Step 1: Define the evaluation scope

Begin by defining what is being evaluated.

This includes:

  • Which forecasting systems or variants are included
  • Which entities, segments, or time periods are in scope
  • The temporal resolution of evaluation
  • Any exclusions or filters applied

The scope should align with the decision context the evaluation is meant to support, as described in Concepts.


Step 2: Select evaluation metrics

Choose metrics that reflect the behavior you want to measure.

Consider:

  • Whether cost asymmetry is relevant
  • Which tradeoffs are important to surface
  • How metrics aggregate across entities or time
  • Whether multiple metrics are required

Metrics should be selected intentionally. If a new measure is required, see Add a Metric.


Step 3: Configure metric parameters

Many metrics require parameters that encode assumptions.

Examples include:

  • Relative weighting of different error types
  • Thresholds or tolerances
  • Normalization or scaling choices

Parameter choices should be explicit and recorded as part of the evaluation configuration. These assumptions often reflect policy and should be consistent with Governance principles.


Step 4: Execute the evaluation

Run the evaluation using the configured inputs and metrics.

Execution should:

  • Be deterministic given the same inputs
  • Produce structured outputs
  • Capture metadata describing the run
  • Avoid modifying source data or forecasts

Evaluation execution is a measurement process, not an optimization step.


Step 5: Inspect evaluation outputs

After execution, review the evaluation results.

Inspection may involve:

  • Comparing metrics across systems
  • Examining distributions or segment-level behavior
  • Identifying tradeoffs or sensitivities
  • Checking for anomalies or unexpected patterns

At this stage, evaluation outputs should be interpreted—but not acted upon—until readiness and policy considerations are applied.

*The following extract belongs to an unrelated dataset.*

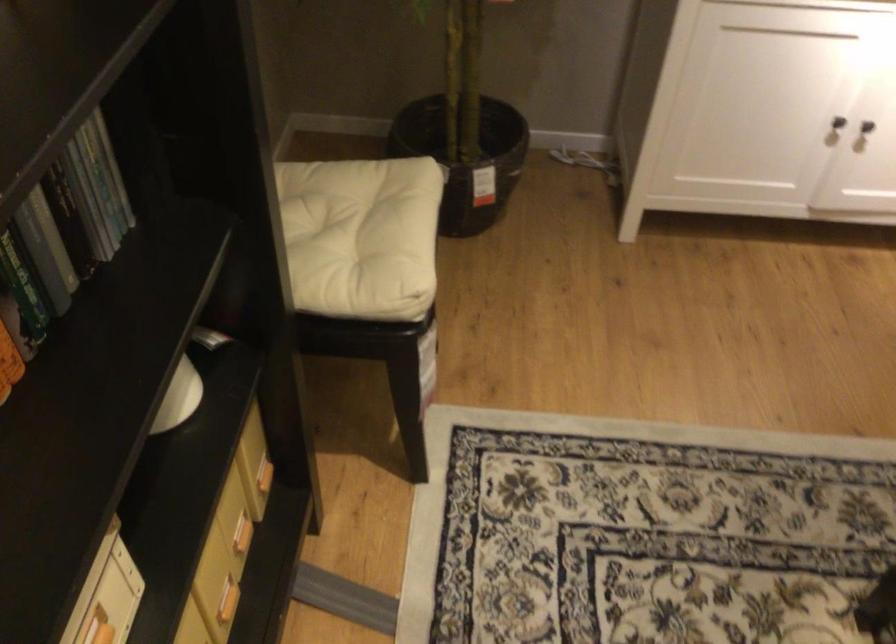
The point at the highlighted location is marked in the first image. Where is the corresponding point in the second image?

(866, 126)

Step 6: Preserve evaluation artifacts

Evaluation artifacts are essential for governance and reproducibility.

Artifacts may include:

  • Metric outputs and summaries
  • Configuration files or parameters
  • Input identifiers or hashes
  • Execution metadata

Preserving these artifacts enables auditability and supports later review under Governance.


What comes after evaluation

Evaluation produces information, not decisions.

Typical next steps include:

  • Applying readiness adjustments (see Readiness and RAL)
  • Comparing systems under explicit policy rules
  • Performing sensitivity analysis
  • Selecting or tuning systems

These steps belong to decisioning and optimization, not evaluation itself.


Governance considerations

Evaluations influence downstream decisions and must therefore be governed.

Good governance practices include:

  • Documenting evaluation intent and scope
  • Avoiding ad hoc metric selection
  • Preserving historical evaluation results
  • Ensuring consistency across comparable runs

For a full discussion, see Governance.


How evaluation fits into the Electric Barometer lifecycle

Within the Electric Barometer framework:

  • Feature transforms define system inputs (see Add a Feature Transform)
  • Forecasting systems produce candidate outputs
  • Evaluation measures behavior under explicit criteria
  • Readiness and policy layers contextualize results
  • Decisioning selects or tunes systems
  • Governance ensures traceability and accountability

Evaluation is the measurement backbone of this lifecycle.


Where to go next

Running an evaluation is not about declaring winners. It is about producing reliable, decision-relevant information. Electric Barometer is designed to make that process explicit and reproducible.